Bass was asked how he felt in Lancaster County which some say is a Christian melting pot.
“I was raised with the Trinity — Father, Son, and Holy Ghost,” said Bass. “But when God made man, he didn’t pull him out of thin air, he came down to Mother Earth and from the womb of Mother Earth, he made man. Jesus used this (referring to the smoking stick).
“He used many things today that many Christians are unaware of. Cedar is an evergreen. It never goes to sleep. In the wintertime, it is our understanding that God set something aside to always symbolize life. Cedar is a sacred wood because it never, never fades. It stays green year round. That is a representation to us to live our life faithfully, sun up, sun down, summer, winter, spring, and fall.”
While Bass was talking, Toomeny Feathers, came up behind him and “air smudged” his entire back with a Prayer Bundle which is filled with tobacco. They look like red sachets and used to say prayers for “spiritual cleanliness” and then throw them into the fire.
“I believe in Christ, but how can I tell God that I love him if I do not honor his creation?” said Bass.
“For example, if you were my wife and this was our son, and I did not respect and honor and love him, then I am not showing you very much love either. So if I say I love God and I do not love and honor his creation, then I am not truly loving him. So we must love God with all of our heart, soul, mind and body. That means I must love our creation-the two-leggers, which is what we are, the one-leggers-the trees, the many-leggers, the winged-ones, the finned-ones.
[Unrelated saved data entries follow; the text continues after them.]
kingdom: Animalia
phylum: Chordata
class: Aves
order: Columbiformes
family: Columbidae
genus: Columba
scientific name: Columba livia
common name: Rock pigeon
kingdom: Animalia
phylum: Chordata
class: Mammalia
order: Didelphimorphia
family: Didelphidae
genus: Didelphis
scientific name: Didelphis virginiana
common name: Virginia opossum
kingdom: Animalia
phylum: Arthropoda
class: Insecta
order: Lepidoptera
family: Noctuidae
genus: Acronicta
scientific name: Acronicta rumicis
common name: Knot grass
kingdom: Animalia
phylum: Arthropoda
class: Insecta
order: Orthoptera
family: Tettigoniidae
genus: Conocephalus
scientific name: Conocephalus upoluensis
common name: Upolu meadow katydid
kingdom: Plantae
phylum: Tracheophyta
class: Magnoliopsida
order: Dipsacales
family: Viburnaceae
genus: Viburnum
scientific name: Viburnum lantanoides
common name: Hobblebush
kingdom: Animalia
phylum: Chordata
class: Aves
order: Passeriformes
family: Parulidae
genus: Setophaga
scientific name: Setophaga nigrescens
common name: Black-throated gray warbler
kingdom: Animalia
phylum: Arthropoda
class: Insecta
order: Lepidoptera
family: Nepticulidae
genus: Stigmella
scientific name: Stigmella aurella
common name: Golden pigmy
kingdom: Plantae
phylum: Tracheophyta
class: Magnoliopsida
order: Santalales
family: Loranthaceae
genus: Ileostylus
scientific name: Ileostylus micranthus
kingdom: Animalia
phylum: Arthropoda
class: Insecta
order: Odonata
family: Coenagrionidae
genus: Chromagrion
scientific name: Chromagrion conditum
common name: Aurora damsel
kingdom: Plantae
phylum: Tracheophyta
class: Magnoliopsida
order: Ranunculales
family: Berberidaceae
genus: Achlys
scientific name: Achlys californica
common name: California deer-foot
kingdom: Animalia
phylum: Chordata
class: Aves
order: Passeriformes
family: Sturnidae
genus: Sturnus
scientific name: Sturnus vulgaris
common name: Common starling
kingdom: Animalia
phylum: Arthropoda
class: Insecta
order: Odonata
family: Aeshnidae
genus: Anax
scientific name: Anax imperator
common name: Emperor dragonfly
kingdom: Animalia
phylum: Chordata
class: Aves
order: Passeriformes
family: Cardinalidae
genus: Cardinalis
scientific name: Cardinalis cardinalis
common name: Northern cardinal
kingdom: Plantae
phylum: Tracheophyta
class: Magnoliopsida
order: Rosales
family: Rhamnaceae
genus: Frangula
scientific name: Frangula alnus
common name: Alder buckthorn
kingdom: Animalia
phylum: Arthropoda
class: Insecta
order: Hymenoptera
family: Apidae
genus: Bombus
I must truly love them or I am not loving god with all my heart, soul, mind and body.”
There are many diversities in the native world and not everyone believes as he, but they all are faithful, to love and respect each other. The culture is diverse with more than 500 tribes and languages and cultural ways.
At the powwow, there were vendors selling beads, herbal teas, food, books, CDs, antlers, full animal hides, crystals, and just about any trinket with Native American meaning. Many of the performers and followers were dressed in full regalia.
The two people not dressed in regalia were actually the most truly Native American yet “Americanized” in appearance: a doctor and a 9-year-old girl looking to explore a side of herself she does not see as much in Lancaster County.
Dale Brooks is a few generations away from the Seneca tribe from the Allegany Reservation. She’s a vendor who makes and sells shawls and beadwork at events and, at age 72, is also a retired doctor.
“When I was in school, they cut my braids and threw them in a paper box,” said Brooks. “We did not receive religious freedom until 1989. Even though my mother was born here, she did not have American citizenship. We’ve come a long way in learning to accept one another which is a very good thing.”
Her mother did go on to nursing school and Brooks went to the University of Pennsylvania and became a general practitioner. When asked if she worked nontraditional remedies into her practice, she smiled and said, “I decline to answer that.”
Ashlynn Molina was brought by her grandparents, aunt and uncles. She is a fourth-generation descendant from the prominent Mexican Revolutionary General Francisco Villa from a Mexican-Indian tribe. She was holding a goose feather given to her by one of the woman drummers at the event. The woman told her if she had any worries, to tell them to the goose feather at a window, give it a couple shakes and it will disperse out the window all her worries.
“This is in my blood and I just love it,” said Ashlynn Molina.